Voici le deuxième volet de notre entretien avec Pierre Forté, dirigeant fondateur de Pragma Industries. Après avoir mis en avant la philosophie qui anime l’équipe en matière de mobilité hydrogène, nous vous proposons un petit point sur le tricycle utilitaire nouvellement lancé, la nouvelle génération du vélo Alpha, et le futur scooter qui serait décliné en 50 et 125 cc.
Au cours de notre entretien, Pierre Forté a particulièrement insisté sur sa vision de l’hydrogène comme vecteur énergétique à démocratiser. Ce qui passe pour lui par une mobilité accessible au plus grand nombre dans un monde où la population devient toujours davantage urbaine. Ce scénario légitime le développement des transports en commun, mais aussi la micromobilité.
Présenté comme concept en 2013, le vélo à assistance électrique Alpha à pile hydrogène a été commercialisé en 2017, et renouvelé 2 ans plus tard.

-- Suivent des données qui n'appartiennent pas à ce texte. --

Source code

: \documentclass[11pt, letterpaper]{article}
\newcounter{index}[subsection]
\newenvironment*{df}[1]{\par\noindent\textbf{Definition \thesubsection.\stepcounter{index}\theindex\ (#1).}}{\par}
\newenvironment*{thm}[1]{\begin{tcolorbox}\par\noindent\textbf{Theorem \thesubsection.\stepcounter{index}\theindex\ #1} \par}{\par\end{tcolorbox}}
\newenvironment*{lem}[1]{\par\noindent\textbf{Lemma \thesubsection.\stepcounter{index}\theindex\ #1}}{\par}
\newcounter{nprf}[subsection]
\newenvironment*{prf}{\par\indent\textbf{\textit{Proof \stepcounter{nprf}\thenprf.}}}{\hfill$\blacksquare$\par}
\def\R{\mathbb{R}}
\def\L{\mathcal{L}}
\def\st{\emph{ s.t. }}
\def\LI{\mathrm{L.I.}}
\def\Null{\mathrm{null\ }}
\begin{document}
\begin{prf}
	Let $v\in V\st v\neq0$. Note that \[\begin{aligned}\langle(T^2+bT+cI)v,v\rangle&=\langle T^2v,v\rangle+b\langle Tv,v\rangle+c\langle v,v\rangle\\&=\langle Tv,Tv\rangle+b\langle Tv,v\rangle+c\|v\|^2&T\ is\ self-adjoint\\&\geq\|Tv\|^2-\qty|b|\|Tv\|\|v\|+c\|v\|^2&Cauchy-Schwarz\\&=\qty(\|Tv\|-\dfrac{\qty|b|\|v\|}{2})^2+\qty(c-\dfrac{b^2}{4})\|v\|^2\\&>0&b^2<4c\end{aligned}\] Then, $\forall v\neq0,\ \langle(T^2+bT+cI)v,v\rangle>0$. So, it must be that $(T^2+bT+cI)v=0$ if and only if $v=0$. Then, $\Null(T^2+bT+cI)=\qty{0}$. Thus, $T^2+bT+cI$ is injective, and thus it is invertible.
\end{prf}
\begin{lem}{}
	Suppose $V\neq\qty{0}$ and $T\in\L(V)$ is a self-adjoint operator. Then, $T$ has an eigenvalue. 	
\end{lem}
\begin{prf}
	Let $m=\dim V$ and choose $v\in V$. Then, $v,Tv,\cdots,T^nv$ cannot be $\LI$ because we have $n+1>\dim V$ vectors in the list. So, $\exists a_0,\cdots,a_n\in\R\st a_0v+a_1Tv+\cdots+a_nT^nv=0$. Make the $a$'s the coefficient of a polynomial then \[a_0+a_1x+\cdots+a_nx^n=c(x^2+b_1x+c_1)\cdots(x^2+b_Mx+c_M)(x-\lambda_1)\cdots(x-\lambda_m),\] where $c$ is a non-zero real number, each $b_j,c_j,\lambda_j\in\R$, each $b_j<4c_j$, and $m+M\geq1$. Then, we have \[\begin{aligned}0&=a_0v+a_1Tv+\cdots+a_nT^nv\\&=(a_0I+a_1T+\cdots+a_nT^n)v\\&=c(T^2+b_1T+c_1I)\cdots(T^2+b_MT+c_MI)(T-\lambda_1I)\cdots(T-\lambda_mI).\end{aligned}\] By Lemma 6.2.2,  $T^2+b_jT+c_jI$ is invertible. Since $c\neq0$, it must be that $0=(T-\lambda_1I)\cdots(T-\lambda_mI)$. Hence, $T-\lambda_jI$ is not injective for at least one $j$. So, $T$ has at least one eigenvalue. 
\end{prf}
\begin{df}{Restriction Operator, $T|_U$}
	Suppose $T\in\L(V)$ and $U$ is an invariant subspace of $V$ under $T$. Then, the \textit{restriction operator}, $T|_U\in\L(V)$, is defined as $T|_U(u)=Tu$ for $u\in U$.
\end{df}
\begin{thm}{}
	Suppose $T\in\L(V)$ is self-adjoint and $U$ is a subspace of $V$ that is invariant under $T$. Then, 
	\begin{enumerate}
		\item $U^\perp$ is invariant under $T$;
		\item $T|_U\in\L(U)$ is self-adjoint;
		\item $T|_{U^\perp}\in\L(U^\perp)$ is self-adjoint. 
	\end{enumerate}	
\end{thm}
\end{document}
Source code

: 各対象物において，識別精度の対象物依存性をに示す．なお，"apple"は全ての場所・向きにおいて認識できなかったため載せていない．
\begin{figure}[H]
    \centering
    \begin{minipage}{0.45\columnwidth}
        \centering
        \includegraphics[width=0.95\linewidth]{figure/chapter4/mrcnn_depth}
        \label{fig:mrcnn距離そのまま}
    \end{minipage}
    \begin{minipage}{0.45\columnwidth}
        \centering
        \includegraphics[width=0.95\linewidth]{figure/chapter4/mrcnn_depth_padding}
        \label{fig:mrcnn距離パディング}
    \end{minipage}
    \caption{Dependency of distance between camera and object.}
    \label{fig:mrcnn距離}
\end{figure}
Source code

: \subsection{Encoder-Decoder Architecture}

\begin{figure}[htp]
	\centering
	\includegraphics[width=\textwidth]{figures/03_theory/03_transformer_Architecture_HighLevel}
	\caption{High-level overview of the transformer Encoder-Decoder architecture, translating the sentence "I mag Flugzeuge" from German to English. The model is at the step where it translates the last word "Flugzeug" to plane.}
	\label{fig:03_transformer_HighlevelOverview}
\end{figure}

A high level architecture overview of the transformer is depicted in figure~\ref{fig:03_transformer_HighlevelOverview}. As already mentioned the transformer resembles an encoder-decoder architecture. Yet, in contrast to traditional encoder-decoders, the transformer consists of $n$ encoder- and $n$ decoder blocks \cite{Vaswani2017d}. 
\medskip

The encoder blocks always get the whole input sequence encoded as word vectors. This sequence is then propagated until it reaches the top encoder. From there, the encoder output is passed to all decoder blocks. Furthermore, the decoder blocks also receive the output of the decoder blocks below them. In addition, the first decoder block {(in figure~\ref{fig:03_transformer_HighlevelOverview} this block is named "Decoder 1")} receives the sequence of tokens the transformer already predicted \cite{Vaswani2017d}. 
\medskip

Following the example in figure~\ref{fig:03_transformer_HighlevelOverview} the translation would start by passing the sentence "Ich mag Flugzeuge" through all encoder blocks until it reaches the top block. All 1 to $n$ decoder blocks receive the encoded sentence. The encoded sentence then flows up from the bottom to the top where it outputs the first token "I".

« Sur 300 exemplaires produits auxquels s’ajoutent les 15 ou 20 de présérie, 200 roulent tous les jours aujourd’hui. Ce chiffre continue d’augmenter car nous en avons encore en stock », commente Pierre Forté.
« Des collectivités l’ont adopté pour la mobilité de leur personnel. Des entreprises aussi, soit pour les trajets domicile-travail, soit pour des déplacements professionnels sur site et à l’extérieur. Des loueurs saisonniers, ainsi que des établissements hôteliers et d’hébergement le propose », poursuit-il.
Pierre Forté, dirigeant fondateur de Pragma Industries, aux côtés de la première génération du
vélo à hydrogène Alpha
Alpha Néo
Avec la troisième génération Alpha Néo, qui sera disponible en 2023, le vélo à pile à hydrogène de Pragma Industries se renouvelle complètement. Il perd déjà sa batterie au profit de supercapacités (supercondensateurs). Pas de lithium, pas de cobalt : il s’agit de réduire encore l’impact environnemental du vélo. Ce n’est certainement pas au détriment de l’autonomie qui peut grimper à plus de 160 km.
« Elle a augmenté d’environ 50 %, car le nouveau réservoir est plus gros. Un vélo électrique classique embarque une batterie de 400 à 850 Wh pour les modèles haut de gamme. L’Alpha Néo embarque 1 150 Wh pour une consommation de 7 Wh par kilomètre. Et nous espérons arriver par la suite à 2 000 Wh. Ce qui permettrait pour certains utilisateurs de ne procéder qu’à un seul plein d’hydrogène par mois », chiffre Pierre Forté.
« Il faut qu’on se serve de notre VAE sans forcément penser à chaque sortie qu’il va falloir le ravitailler en énergie. L’Alpha est un vélo différent. Nous avons fait le choix d’un modèle urbain : il a le même usage qu’un scooter. Il ne doit donc passer que de temps en temps à la station. Nous voulons pousser cette logique le plus loin possible », explique-t-il.
La gestion de l’énergie ne doit pas être une charge mentale
« L’hydrogène doit servir à apporter plus d’autonomie que l’électrique à batterie. Ce n’est pas le cas avec les Hyundai Nexo et Toyota Mirai, par exemple, qui ne font pas mieux que des Tesla. Ce n’est pas très intéressant », est convaincu le fondateur de Pragma Industries.
« La moitié des acheteurs de vélos électriques le font pour remplacer une voiture. Ils disposent donc d’un certain budget, recherchent un confort minimal d’utilisation, et plus il y a d’autonomie, plus ça les intéresse. Pour eux, la gestion de l’énergie ne doit pas être une charge mentale. Nous ferons encore mieux en 2025 », promet-il.
« Nous avons de plus en plus de clients et projets éloignés, parfois de plusieurs milliers de kilomètres. Ils sont un peu partout en Europe, dans les îles, à Los Angeles, en Corée, en Slovaquie et ailleurs. C’est pourquoi nous avons regroupé dans une partie amovible toute ce qui est spécifique. Ce qui comprend le système électronique, la pile à combustible et le réservoir d’hydrogène », expose-t-il.
« Classique, toute la partie cycle peut être révisée, entretenue et réparée localement chez un spécialiste en deux-roues. Et s’il faut intervenir sur les éléments spécifiques à l’hydrogène, l’utilisateur n’a pas besoin d’envoyer le vélo complet, juste la partie amovible qui peut être remplacée en échange standard », justifie-t-il.